1:23 Okay, so we have one that's passed now.
1:25 So the thing to remember is that if you have a string, a unicode string
1:29 if you want to change it into bytes that process is called encoding,
1:34 you don't decode a string, you decode bytes back into a string.
1:40 Okay, here's another line or probably the same line
1:44 convert the line to big5, another Chinese encoding and store it in big5_txt.
1:53 So big5_txt = txt so we have bytes here
2:00 and we want to encode those bytes as big5.
2:06 Let's run that and see if that works.

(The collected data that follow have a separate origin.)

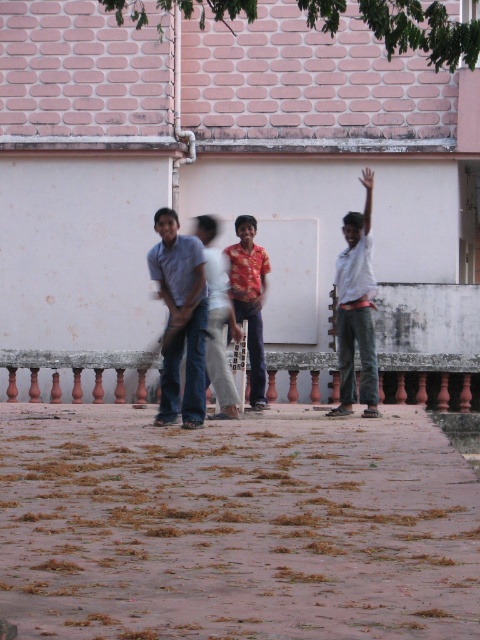
You are a photographer trying to capture a candid shot of the person wearing the matte blue shirt at center and white cotton pants at center. Since you want to focus on their upper body, should you adjust your camera to focus on the upper or lower part of the person?

The matte blue shirt at center is located below white cotton pants at center, so the white cotton pants at center are higher up. To focus on the upper body, adjust the camera to focus on the upper part where the white cotton pants at center are located.

You are a photographer trying to capture a photo of the shiny red shirt at center and the white cotton pants at center. Since you want to ensure both are visible, which object should you focus on first considering their heights?

The shiny red shirt at center has a greater height compared to white cotton pants at center, so you should focus on the shiny red shirt at center first to ensure it is in clear view before adjusting for the white cotton pants at center.

You are standing at the point marked as point (235, 525) in the image. What is the surface you are currently standing on?

The point (235, 525) is on brown dirt at lower center, so you are standing on brown dirt.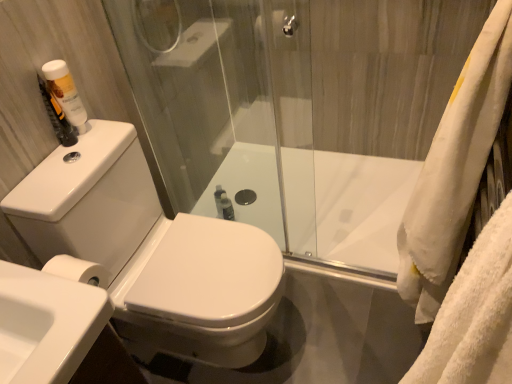
The width and height of the screenshot is (512, 384). Find the location of `free space above white glossy sink at lower left (from a real-world perspective)`. free space above white glossy sink at lower left (from a real-world perspective) is located at coordinates (38, 296).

2:11 Okay, it looks like it worked, we have 2 passed,
2:14 one thing to note is the length of the big5 encoding
2:18 is 74 bites on that same string versus above,
2:21 when it's utf-8 encoded it's 111 bytes.
2:25 So there are some compromises that utf-8 makes
2:28 but in general, utf-8 is one of the most widely used encodings on the internet.
2:33 So it's a pretty good encoding to use
2:35 even though it might be a little bigger than other encodings.
2:39 Okay, test three, the following is utf-8 bytes decode it into a variable result.
2:45 So we have some bytes here and we're going to make a variable called result
2:49 and we're going to take our unknown bytes and we're going to decode it.
2:53 Again, we don't encode bytes, bytes are already encoded for us.
3:00 Okay, let's run this and make sure it works
3:07 It looks like we're good to go.
3:11 So let's just for fun put a little break point here
3:16 and see if we can see what unknown is.
3:19 I'll move the break point down one level here
3:27 Okay, here's result.
3:29 And if you look at result, it says that snake makes your head
3:34 and then it says spin upside down.
3:37 Okay, cool. Thanks for watching this video.
3:39 Hopefully, you have a better understanding of unicode and bytes
3:42 and the conversion between those two.
3:45 Again, if you have a unicode string, you encode those as bytes,
3:49 and if you have bytes, you decode those to a unicode string.